The ATO has reminded employers that their superannuation continues even in these very difficult times.

While the value of some super funds has declined recently, super is still the main way many individuals save money to provide benefits for their retirement.

Generally, as an employer, you must pay super for your employees if they:
- are between 16 and 69 years of age (inclusive)
- are paid $450 or more (before tax) in a calendar month, and
- work on a full-time, part-time or casual basis.

Employers must also make super payments for contractors who are paid wholly or principally for their labour even where these contractors quote an Australian business number (ABN). Labour includes physical labour, mental effort, or artistic effort.

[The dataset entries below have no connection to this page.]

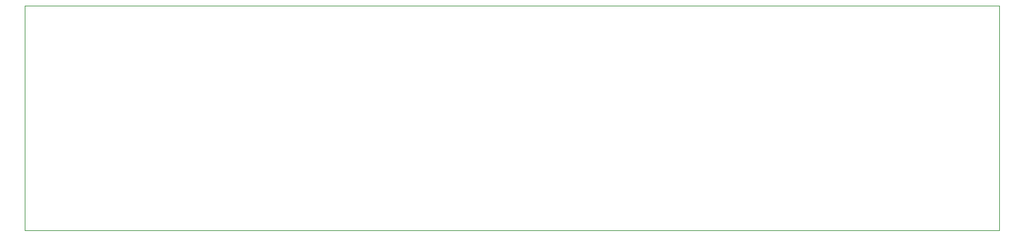
<source format=gbr>
%TF.GenerationSoftware,KiCad,Pcbnew,7.0.9*%
%TF.CreationDate,2025-01-29T17:13:48+09:00*%
%TF.ProjectId,04-RESCUE,30342d52-4553-4435-9545-2e6b69636164,rev?*%
%TF.SameCoordinates,Original*%
%TF.FileFunction,Profile,NP*%
%FSLAX46Y46*%
G04 Gerber Fmt 4.6, Leading zero omitted, Abs format (unit mm)*
G04 Created by KiCad (PCBNEW 7.0.9) date 2025-01-29 17:13:48*
%MOMM*%
%LPD*%
G01*
G04 APERTURE LIST*
%TA.AperFunction,Profile*%
%ADD10C,0.100000*%
%TD*%
G04 APERTURE END LIST*
D10*
X35000000Y-70000000D02*
X165000000Y-70000000D01*
X165000000Y-100000000D01*
X35000000Y-100000000D01*
X35000000Y-70000000D01*
M02*

</source>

The ATO is aware that some employers are incorrectly making late or insufficient super payments for their employees. You need to contribute 9% of each eligible employee’s ordinary time earnings to a complying super fund by the quarterly cut-off dates – 28 April, 28 July, 28 October and 28 January.

Super guarantee contributions are calculated using your employee’s ‘ordinary time earnings’. Ordinary time earnings are generally what an employee earns for their ordinary hours of work. It includes over-award payments, shift loading or commissions.

Generally, you may be required to offer a choice of super funds to eligible employees and then you are required to pay super into each employee’s nominated fund.

You also need to provide an employee’s tax file number (TFN) to their super fund within 14 days of receiving it. If employers don’t pass on an employee’s TFN, the employer could be subject to a penalty.

Not paying enough super by the deadline or to an employee’s chosen super fund means you’ll have to pay the super guarantee charge to the Tax Office.

Employers can’t claim a tax deduction for the super guarantee charge but, where super contributions are paid but, where super contributions are paid by the quarterly deadlines, they are tax deductible in the year they are paid.